INSTRUCTION A:
Reproduce verbatim everything in the London yarn-shop thread from "If you Google" down to "(Jun 24, 2012)".

SUPPLIED PASSAGE:
######

# Visiting London (UK)



## Reetz (Dec 11, 2013)

So here we are in the "far-east" end of London on the border with Essex in the Chingford/Waltham Forest/Epping area. Have googled and found no yarn shops. Wondering where the closest one might be. Any suggestions? My solace is that I've picked up three UK knitting mags that we don't normally get at home. My treat to myself every time we are here!!!


----------



## GWYNETH LLOYD (Jan 3, 2012)

you should have come to Pembroke Dock in WALES XXX .I have a wool shop there xx


----------



## annweb (Feb 23, 2012)

I often wonder why visitors focus on London .Perhaps some ,who have previously visited the U.K .could enlighten me please.


----------



## bane (Nov 27, 2012)

Reetz said:


> So here we are in the "far-east" end of London on the border with Essex in the Chingford/Waltham Forest/Epping area. Have googled and found no yarn shops. Wondering where the closest one might be. Any suggestions? My solace is that I've picked up three UK knitting mags that we don't normally get at home. My treat to myself every time we are here!!!


Have you tried Googling - Hobbycraft - ? It's our large chain of hobby shops. They stock a ok range of yarns etc. they have branches in most large towns 
:thumbup:I've just looked online , there is a Hobbycraft. The adress is

Unit 4
Cork tree retail park
Cork tree way
Hall lane
Chingford E48JA
Hope this helps

:thumbup:


----------



## Nana Doreen (Sep 16, 2013)

Reetz said:


> So here we are in the "far-east" end of London on the border with Essex in the Chingford/Waltham Forest/Epping area. Have googled and found no yarn shops. Wondering where the closest one might be. Any suggestions? My solace is that I've picked up three UK knitting mags that we don't normally get at home. My treat to myself every time we are here!!!


If you Google 'wool shops in London' there is quite a list of selections. Also the John Lewis Store in Oxford Street has wool section. Oxford St tube is the closest. :thumbup:


----------



## martina (Jun 24, 2012)

######

INSTRUCTION B:
Pick out every line of the listing below that contains the word "original".

######

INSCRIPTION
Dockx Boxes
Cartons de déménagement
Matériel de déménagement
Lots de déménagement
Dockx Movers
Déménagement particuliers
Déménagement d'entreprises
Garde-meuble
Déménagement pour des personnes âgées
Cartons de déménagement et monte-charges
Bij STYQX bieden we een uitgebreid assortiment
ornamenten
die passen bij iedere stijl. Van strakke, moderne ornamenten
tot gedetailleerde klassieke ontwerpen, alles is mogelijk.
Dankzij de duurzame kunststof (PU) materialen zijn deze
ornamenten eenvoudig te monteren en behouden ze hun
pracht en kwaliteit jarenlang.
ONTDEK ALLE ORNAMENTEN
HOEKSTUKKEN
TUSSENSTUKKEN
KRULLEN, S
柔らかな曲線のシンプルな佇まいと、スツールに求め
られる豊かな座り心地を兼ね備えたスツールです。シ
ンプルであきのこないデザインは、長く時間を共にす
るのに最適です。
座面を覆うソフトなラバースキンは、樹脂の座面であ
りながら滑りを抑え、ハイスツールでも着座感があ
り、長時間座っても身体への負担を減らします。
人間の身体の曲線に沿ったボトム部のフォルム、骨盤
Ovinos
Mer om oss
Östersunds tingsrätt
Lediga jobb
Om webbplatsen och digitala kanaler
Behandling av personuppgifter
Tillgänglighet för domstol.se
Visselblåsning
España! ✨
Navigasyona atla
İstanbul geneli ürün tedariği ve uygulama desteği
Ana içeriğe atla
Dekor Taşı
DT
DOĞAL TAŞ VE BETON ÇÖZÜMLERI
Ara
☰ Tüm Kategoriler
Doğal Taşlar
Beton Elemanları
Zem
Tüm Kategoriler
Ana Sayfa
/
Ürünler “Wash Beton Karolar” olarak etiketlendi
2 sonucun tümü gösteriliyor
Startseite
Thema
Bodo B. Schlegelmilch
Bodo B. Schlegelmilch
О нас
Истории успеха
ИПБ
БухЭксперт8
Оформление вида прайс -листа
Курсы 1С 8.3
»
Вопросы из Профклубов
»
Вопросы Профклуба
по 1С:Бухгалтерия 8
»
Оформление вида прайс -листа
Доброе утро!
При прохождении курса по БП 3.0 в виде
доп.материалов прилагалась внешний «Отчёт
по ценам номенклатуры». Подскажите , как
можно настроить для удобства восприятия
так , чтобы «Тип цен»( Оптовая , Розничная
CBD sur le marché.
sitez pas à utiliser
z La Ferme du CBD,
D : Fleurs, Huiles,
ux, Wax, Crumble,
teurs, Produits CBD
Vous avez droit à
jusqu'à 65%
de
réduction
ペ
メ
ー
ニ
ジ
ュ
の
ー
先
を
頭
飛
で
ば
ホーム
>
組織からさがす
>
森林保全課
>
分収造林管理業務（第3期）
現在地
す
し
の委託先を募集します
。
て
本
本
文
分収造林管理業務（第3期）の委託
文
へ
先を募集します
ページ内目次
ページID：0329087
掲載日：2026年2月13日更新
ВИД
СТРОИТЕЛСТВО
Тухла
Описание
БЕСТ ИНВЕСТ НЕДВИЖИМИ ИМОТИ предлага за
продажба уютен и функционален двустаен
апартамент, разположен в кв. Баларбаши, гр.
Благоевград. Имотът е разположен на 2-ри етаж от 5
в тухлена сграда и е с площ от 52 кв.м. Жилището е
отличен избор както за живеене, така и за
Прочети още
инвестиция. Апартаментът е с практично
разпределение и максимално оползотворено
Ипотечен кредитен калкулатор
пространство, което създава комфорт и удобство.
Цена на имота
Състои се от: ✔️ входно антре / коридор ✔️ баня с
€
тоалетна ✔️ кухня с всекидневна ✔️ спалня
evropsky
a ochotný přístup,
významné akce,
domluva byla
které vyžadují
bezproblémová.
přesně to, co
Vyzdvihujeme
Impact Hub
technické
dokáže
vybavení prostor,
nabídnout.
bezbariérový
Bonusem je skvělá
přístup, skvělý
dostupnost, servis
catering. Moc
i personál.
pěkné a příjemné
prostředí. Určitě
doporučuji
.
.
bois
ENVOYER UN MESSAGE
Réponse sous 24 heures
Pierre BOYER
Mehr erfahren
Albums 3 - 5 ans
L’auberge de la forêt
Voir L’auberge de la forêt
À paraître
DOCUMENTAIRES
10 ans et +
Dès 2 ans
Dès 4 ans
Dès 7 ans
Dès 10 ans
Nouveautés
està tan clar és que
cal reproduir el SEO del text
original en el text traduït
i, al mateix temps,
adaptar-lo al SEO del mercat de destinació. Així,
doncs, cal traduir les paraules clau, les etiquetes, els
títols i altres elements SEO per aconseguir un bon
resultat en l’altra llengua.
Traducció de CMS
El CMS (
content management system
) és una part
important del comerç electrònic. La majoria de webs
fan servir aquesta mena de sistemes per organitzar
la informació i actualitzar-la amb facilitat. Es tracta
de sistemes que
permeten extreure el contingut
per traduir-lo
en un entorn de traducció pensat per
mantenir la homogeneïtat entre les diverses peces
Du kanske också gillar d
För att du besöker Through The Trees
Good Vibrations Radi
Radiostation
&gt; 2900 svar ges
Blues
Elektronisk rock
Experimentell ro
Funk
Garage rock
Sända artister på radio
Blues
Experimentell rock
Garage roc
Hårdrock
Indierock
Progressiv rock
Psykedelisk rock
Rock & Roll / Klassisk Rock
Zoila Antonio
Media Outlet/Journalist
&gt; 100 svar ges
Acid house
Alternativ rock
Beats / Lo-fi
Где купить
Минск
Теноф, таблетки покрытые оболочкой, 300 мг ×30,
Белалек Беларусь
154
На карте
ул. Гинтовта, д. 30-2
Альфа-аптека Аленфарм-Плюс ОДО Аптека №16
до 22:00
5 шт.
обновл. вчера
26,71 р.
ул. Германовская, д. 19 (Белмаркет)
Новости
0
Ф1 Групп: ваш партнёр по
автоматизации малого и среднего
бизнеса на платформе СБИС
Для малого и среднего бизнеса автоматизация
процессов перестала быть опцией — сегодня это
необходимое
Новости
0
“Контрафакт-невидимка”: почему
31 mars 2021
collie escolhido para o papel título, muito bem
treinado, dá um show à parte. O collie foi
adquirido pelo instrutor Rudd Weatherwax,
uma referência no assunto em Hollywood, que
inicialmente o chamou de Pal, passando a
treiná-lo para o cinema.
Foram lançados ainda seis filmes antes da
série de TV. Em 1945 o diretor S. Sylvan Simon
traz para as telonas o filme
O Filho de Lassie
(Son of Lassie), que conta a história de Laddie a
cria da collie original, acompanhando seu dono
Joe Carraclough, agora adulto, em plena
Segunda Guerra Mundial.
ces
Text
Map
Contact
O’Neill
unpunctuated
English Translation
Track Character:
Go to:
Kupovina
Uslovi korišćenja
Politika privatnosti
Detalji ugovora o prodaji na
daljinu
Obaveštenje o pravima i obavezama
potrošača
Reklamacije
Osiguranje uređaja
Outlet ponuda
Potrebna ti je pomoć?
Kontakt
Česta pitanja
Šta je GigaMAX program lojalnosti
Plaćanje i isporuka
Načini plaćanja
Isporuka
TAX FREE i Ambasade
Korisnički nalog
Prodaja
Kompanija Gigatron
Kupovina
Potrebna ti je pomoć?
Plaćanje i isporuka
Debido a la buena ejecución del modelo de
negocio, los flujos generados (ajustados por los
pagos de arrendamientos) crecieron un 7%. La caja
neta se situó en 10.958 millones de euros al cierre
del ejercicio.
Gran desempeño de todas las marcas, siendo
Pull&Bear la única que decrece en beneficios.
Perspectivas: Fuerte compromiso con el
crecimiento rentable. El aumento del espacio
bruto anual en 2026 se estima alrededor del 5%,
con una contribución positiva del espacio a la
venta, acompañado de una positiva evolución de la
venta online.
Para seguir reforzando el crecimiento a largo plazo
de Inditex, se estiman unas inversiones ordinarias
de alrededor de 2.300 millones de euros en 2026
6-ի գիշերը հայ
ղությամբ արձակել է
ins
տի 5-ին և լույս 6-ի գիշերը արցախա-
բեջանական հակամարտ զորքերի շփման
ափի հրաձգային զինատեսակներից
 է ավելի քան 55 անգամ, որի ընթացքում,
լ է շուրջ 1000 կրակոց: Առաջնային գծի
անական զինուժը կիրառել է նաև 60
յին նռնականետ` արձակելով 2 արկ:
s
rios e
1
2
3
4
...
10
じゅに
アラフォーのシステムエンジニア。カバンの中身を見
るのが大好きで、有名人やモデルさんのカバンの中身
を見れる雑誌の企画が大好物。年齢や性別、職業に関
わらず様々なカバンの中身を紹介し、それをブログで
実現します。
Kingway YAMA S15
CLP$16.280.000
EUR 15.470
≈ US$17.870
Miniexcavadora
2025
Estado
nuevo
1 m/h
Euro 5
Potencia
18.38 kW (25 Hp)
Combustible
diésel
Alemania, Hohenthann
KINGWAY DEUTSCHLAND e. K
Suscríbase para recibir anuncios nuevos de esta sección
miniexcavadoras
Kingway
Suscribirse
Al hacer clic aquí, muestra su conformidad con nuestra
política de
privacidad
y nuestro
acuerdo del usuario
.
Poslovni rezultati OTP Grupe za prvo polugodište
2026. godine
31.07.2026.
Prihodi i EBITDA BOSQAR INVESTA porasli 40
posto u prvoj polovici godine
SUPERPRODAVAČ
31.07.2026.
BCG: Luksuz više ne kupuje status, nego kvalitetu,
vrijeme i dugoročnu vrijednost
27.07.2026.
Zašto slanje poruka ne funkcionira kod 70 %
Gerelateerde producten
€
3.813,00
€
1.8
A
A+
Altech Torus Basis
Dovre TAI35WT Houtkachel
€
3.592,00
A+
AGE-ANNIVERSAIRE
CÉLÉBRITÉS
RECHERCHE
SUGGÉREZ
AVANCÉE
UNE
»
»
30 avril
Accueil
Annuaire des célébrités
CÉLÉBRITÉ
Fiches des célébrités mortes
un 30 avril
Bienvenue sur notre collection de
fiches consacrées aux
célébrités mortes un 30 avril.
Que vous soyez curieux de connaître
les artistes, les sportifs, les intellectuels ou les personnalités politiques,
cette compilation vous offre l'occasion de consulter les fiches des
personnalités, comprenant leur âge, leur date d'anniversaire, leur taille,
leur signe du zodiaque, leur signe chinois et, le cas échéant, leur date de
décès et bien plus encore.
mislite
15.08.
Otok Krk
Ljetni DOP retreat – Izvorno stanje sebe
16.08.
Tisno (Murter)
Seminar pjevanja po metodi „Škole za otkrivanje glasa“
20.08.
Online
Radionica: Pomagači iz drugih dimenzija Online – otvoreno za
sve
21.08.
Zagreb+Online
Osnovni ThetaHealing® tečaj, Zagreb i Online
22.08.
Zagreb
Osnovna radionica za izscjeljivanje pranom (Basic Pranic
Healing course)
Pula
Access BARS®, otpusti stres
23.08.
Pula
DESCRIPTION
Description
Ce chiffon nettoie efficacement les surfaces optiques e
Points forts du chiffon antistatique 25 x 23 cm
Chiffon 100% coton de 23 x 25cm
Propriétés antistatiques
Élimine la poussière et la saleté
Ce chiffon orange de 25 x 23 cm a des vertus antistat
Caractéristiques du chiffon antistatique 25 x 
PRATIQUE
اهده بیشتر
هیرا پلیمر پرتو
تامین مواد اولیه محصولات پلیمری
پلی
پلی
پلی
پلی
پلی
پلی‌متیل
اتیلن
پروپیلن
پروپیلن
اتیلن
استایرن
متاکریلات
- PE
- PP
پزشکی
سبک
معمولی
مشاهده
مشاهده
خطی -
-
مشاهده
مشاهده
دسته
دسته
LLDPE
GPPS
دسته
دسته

######

EXERCISE RESPONSE A:
If you Google 'wool shops in London' there is quite a list of selections. Also the John Lewis Store in Oxford Street has wool section. Oxford St tube is the closest. :thumbup:


----------



## martina (Jun 24, 2012)

EXERCISE RESPONSE B:
original en el text traduït
cria da collie original, acompanhando seu dono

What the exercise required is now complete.